→ Problem: Rename every "wrist" to "carpus" in the items below and reproduce them with nothing else altered. Omit the pictures from your answer.

───── Raw data

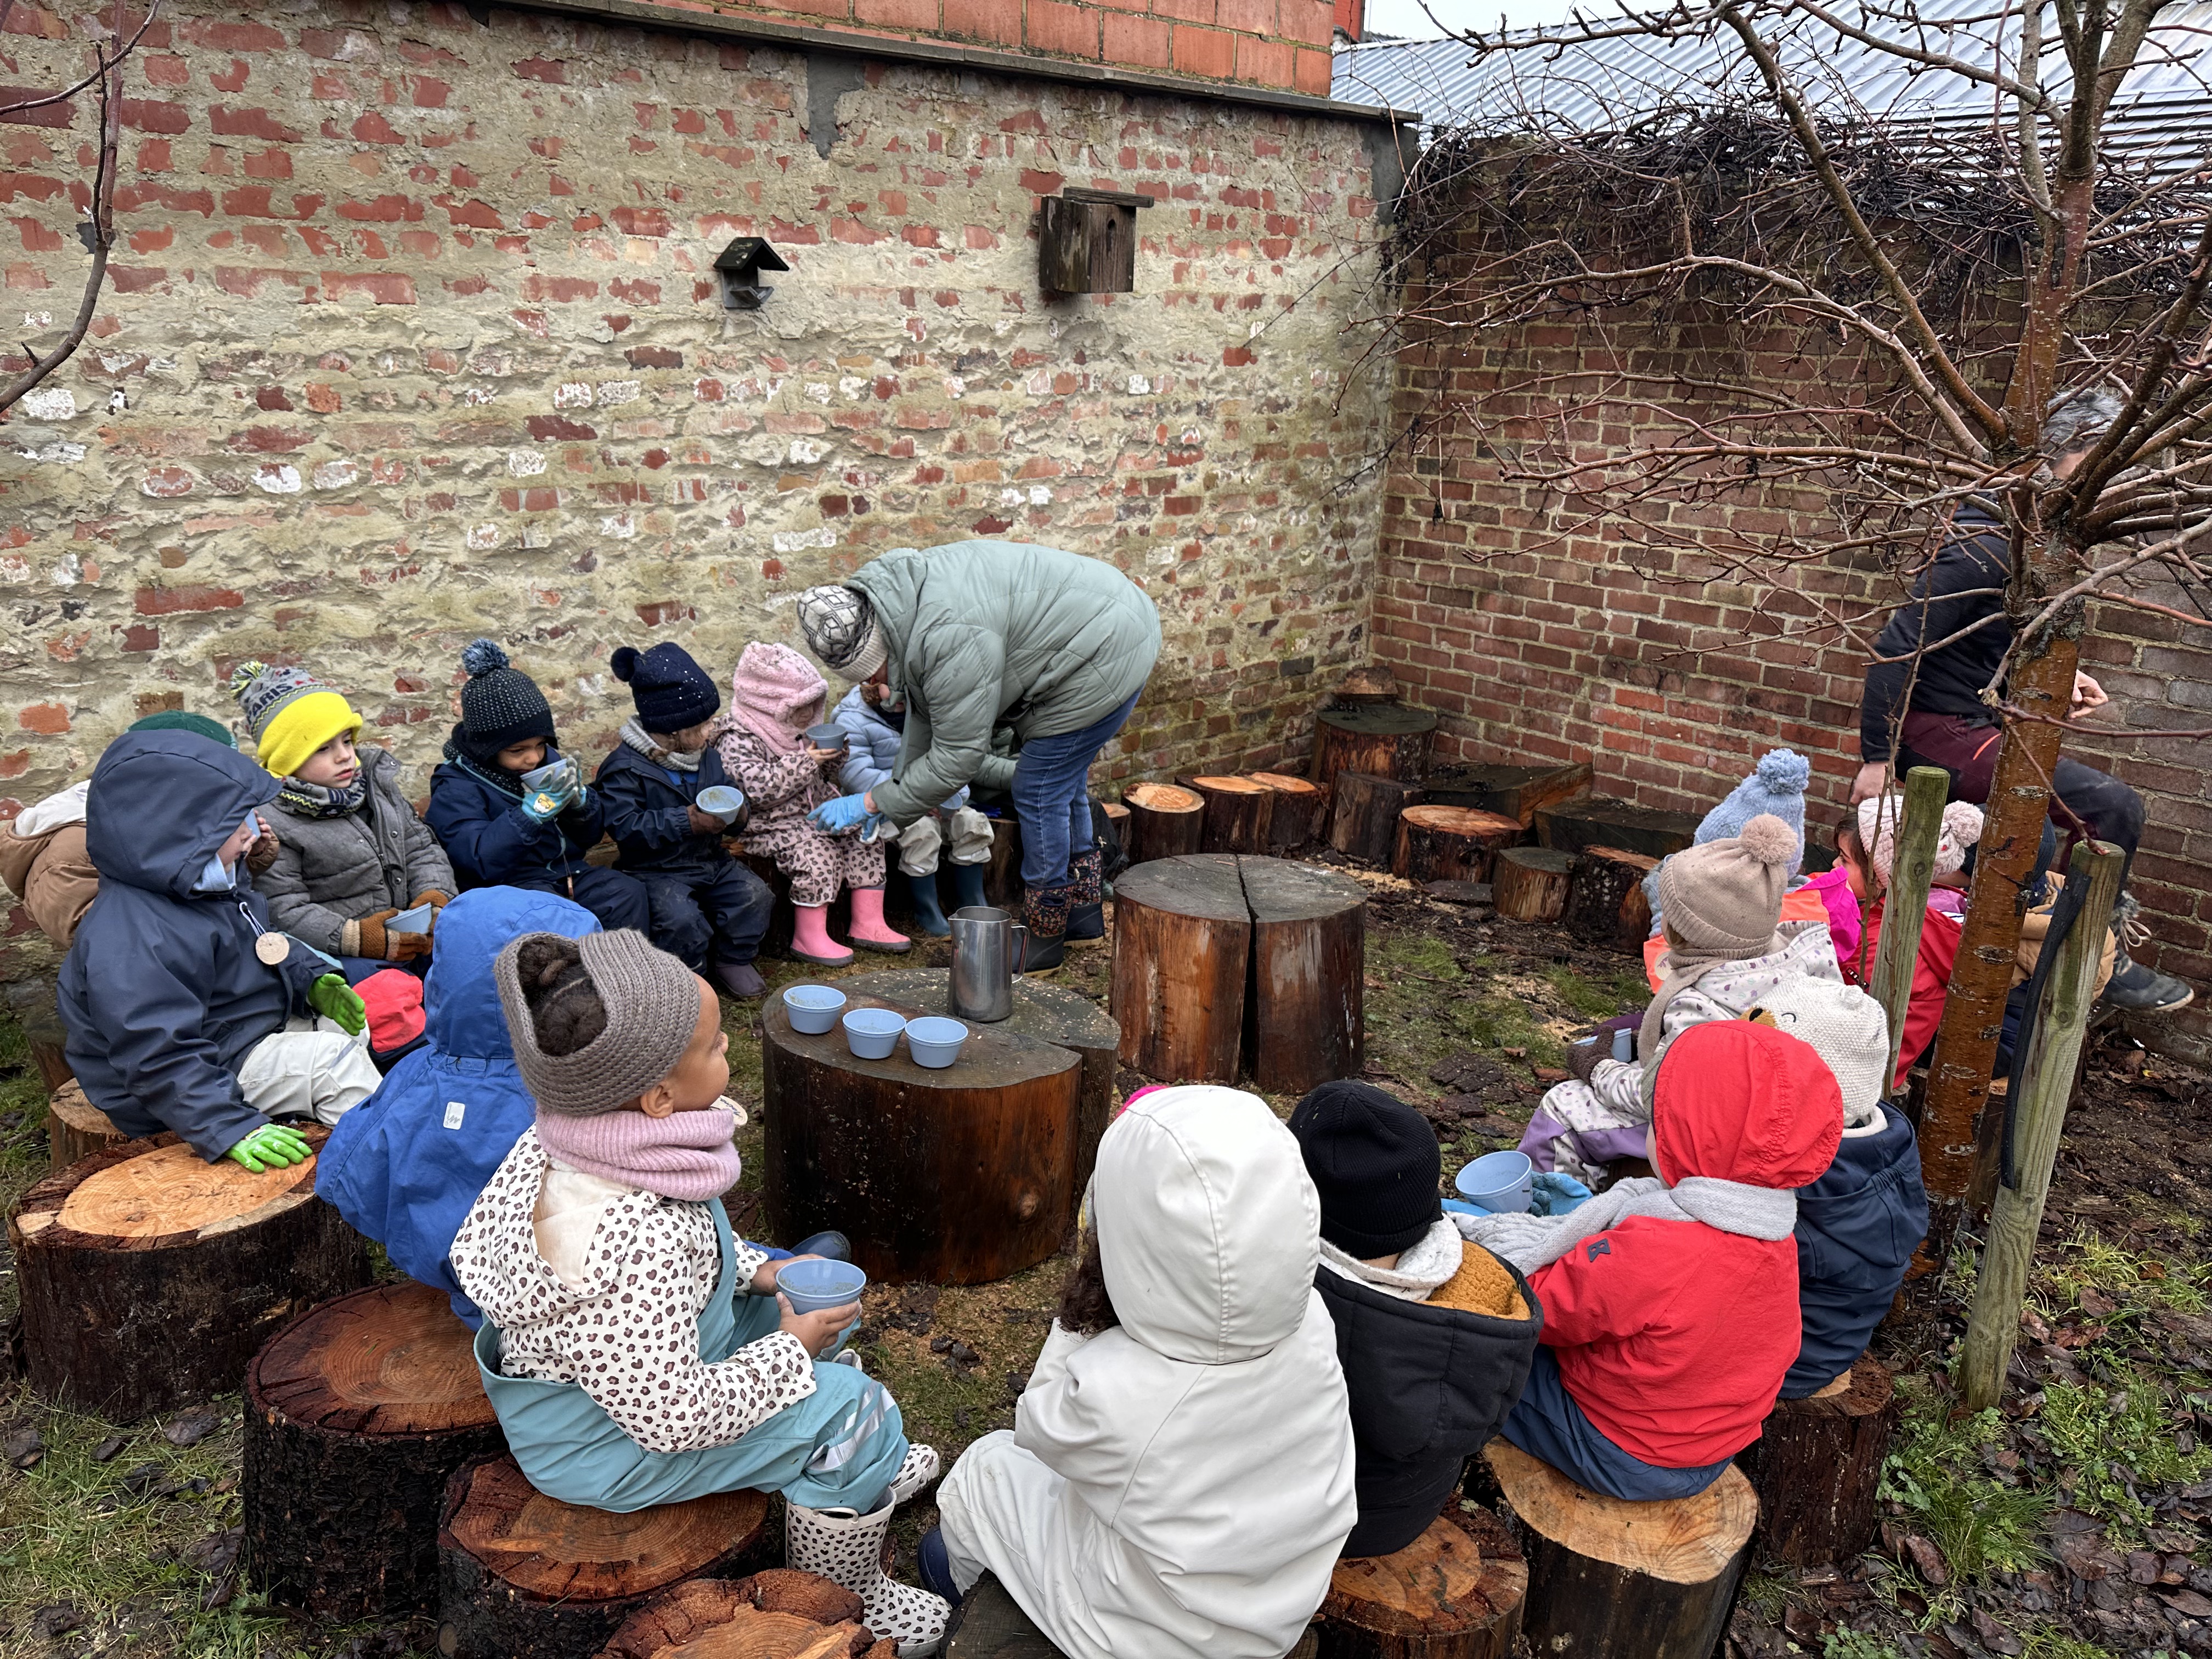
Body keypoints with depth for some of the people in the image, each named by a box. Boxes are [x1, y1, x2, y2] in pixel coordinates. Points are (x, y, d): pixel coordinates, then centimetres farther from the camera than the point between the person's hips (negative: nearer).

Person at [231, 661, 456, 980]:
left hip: (413, 935, 6)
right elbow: (284, 914, -13)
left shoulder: (376, 781, 14)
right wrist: (355, 938, -25)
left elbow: (420, 846, 18)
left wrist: (434, 894, -3)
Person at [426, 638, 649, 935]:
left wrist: (578, 802, -5)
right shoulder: (456, 789, -4)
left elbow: (591, 836, 17)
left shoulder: (548, 759, 13)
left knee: (629, 893, -22)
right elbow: (479, 860, -20)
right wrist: (533, 811, -26)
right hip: (510, 886, -5)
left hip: (569, 872, 5)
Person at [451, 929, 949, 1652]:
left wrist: (756, 1272, -1)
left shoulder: (573, 1144, -14)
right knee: (849, 1409, -10)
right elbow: (673, 1419, -30)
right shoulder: (636, 1242, -41)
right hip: (610, 1442, -9)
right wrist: (789, 1356, -18)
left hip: (624, 1367, 9)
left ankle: (860, 1474, 38)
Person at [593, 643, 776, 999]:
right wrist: (688, 821, -27)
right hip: (657, 871, -6)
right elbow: (624, 827, -22)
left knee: (755, 896, -15)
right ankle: (688, 971, 0)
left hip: (712, 860, 6)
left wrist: (736, 813, -8)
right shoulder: (625, 768, -14)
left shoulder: (708, 756, 8)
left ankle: (733, 960, 10)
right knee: (680, 917, -31)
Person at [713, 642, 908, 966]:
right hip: (769, 825, -9)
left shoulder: (793, 730, 11)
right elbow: (758, 789, -29)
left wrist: (833, 755, 0)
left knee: (864, 834, -3)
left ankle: (868, 923, 0)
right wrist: (805, 762, -28)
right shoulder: (737, 741, -16)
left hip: (814, 812, 9)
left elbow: (818, 775, 23)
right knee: (817, 850, -29)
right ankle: (809, 936, -17)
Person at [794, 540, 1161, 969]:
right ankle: (1084, 910, 36)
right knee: (1061, 779, 21)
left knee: (1040, 792, -3)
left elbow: (959, 755, -25)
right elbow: (924, 710, 12)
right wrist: (900, 786, 9)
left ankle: (1045, 936, 11)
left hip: (1105, 655, -10)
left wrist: (872, 802, -18)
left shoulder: (949, 637, -32)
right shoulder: (899, 601, -1)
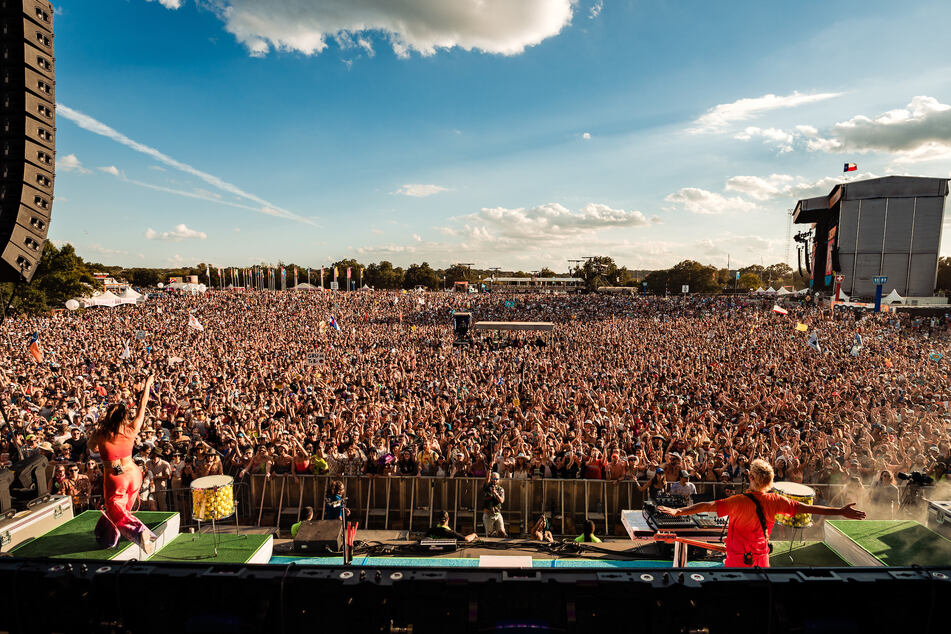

──────────

→ Result of the exercise:
Body keypoints with depth for some of the people in the image, each named by a box. Boxes are [x1, y1, x2, y2] in pixel coordinates. Points are (x, y, d): pixel coordinates, then centimetres farther from the camera than the point between the person's hips (negative: nearer).

Person at [231, 661, 456, 980]:
left hip: (413, 935, 6)
right elbow: (284, 914, -13)
left shoulder: (376, 781, 14)
right carpus: (355, 938, -25)
left elbow: (420, 846, 18)
left carpus: (434, 894, -3)
Person at [426, 638, 649, 935]:
left carpus: (578, 802, -5)
right shoulder: (456, 789, -4)
left elbow: (591, 836, 17)
left shoulder: (548, 759, 13)
left knee: (629, 893, -22)
right elbow: (479, 860, -20)
right carpus: (533, 811, -26)
right hip: (510, 886, -5)
left hip: (569, 872, 5)
Person at [451, 929, 949, 1652]:
left carpus: (756, 1272, -1)
left shoulder: (573, 1144, -14)
right knee: (849, 1409, -10)
right elbow: (673, 1419, -30)
right shoulder: (636, 1242, -41)
right hip: (610, 1442, -9)
right carpus: (789, 1356, -18)
left hip: (624, 1367, 9)
left ankle: (860, 1474, 38)
Person at [593, 643, 776, 999]:
right carpus: (688, 821, -27)
right hip: (657, 871, -6)
right elbow: (624, 827, -22)
left knee: (755, 896, -15)
right ankle: (688, 971, 0)
left hip: (712, 860, 6)
left carpus: (736, 813, -8)
right shoulder: (625, 768, -14)
left shoulder: (708, 756, 8)
left ankle: (733, 960, 10)
right knee: (680, 917, -31)
Person at [713, 642, 908, 966]:
right hip: (769, 825, -9)
left shoulder: (793, 730, 11)
right elbow: (758, 789, -29)
left carpus: (833, 755, 0)
left knee: (864, 834, -3)
left ankle: (868, 923, 0)
right carpus: (805, 762, -28)
right shoulder: (737, 741, -16)
left hip: (814, 812, 9)
left elbow: (818, 775, 23)
right knee: (817, 850, -29)
right ankle: (809, 936, -17)
Person at [794, 540, 1161, 969]:
right ankle: (1084, 910, 36)
right knee: (1061, 779, 21)
left knee: (1040, 792, -3)
left elbow: (959, 755, -25)
right elbow: (924, 710, 12)
right carpus: (900, 786, 9)
left ankle: (1045, 936, 11)
left hip: (1105, 655, -10)
left carpus: (872, 802, -18)
left shoulder: (949, 637, -32)
right shoulder: (899, 601, -1)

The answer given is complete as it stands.